**THE TASK:**
Transcribe the part of the weight quantization guide below that begins at the words "CPU Weights (convert_cpu_weights.py): Quantize" and ends after "hybrid inference scenarios.".

**DOCUMENT SECTION:**
=======
Weight Quantization Tools

KT-Kernel provides weight conversion tools for CPU-GPU hybrid inference (e.g., integrating KTransformers with SGLang). Both tools work together to enable heterogeneous expert placement:

CPU Weights (convert_cpu_weights.py): Quantize weights to INT4/INT8 with AMX optimization for CPU-resident "cold" experts
GPU Weights (convert_gpu_weights.py): Apply GPTQ/RTN quantization (W4A16/W8A16) for GPU-resident "hot" experts

CPU Weight Quantization

Convert weights to INT4/INT8 format optimized for AMX inference on CPU. These quantized weights are used for "cold" experts (less frequently accessed) that run on CPU in hybrid inference scenarios.

Quantization Methods

INT4: 4-bit quantization for maximum memory efficiency
INT8: 8-bit quantization for better accuracy

Supported Input Formats

FP8: 8-bit floating point with automatic dequantization
FP16: 16-bit floating point
BF16: BFloat16 format

⚠️ Precision Warning: Quantizing directly from FP8 to INT4/INT8 may cause significant accuracy degradation. For best results, use the original BF16 model as the source for INT4/INT8 quantization.

Basic Usage

Quantize BF16 model to INT4

python scripts/convert_cpu_weights.py \
  --input-path /path/to/bf16/model \
  --input-type bf16 \
  --output /path/to/output \
  --quant-method int4

Quantize FP16 model to INT8

python scripts/convert_cpu_weights.py \
  --input-path /path/to/fp16/model \
  --input-type fp16 \
  --output /path/to/output \
  --quant-method int8

Quantize FP8 model to INT4

python scripts/convert_cpu_weights.py \
  --input-path /path/to/fp8/model \
  --input-type fp8 \
  --output /path/to/output \
  --quant-method int4

Output Format

By default, the converted weights are saved in SafeTensors format with NUMA-aware layout:

output_dir/
├── model-00001-of-00050.safetensors
├── model-00002-of-00050.safetensors
├── ...
├── config.json
└── tokenizer files...
=======
Extracted page text listing:
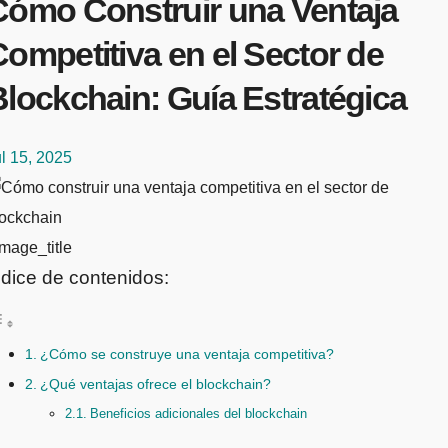
Cómo Construir una Ventaja
ompetitiva en el Sector de
Blockchain: Guía Estratégica
l 15, 2025
mage_title
ndice de contenidos:
¿Cómo se construye una ventaja competitiva?
¿Qué ventajas ofrece el blockchain?
Beneficios adicionales del blockchain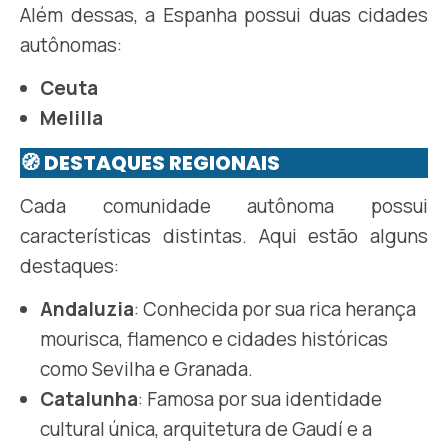
Além dessas, a Espanha possui duas cidades
autônomas:​
Ceuta
Melilla
🧭 DESTAQUES REGIONAIS
Cada comunidade autônoma possui
características distintas. Aqui estão alguns
destaques:​
Andaluzia
: Conhecida por sua rica herança
mourisca, flamenco e cidades históricas
como Sevilha e Granada.​
Catalunha
: Famosa por sua identidade
cultural única, arquitetura de Gaudí e a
=======
**WRITTEN ANSWER:**
CPU Weights (convert_cpu_weights.py): Quantize weights to INT4/INT8 with AMX optimization for CPU-resident "cold" experts
GPU Weights (convert_gpu_weights.py): Apply GPTQ/RTN quantization (W4A16/W8A16) for GPU-resident "hot" experts

CPU Weight Quantization

Convert weights to INT4/INT8 format optimized for AMX inference on CPU. These quantized weights are used for "cold" experts (less frequently accessed) that run on CPU in hybrid inference scenarios.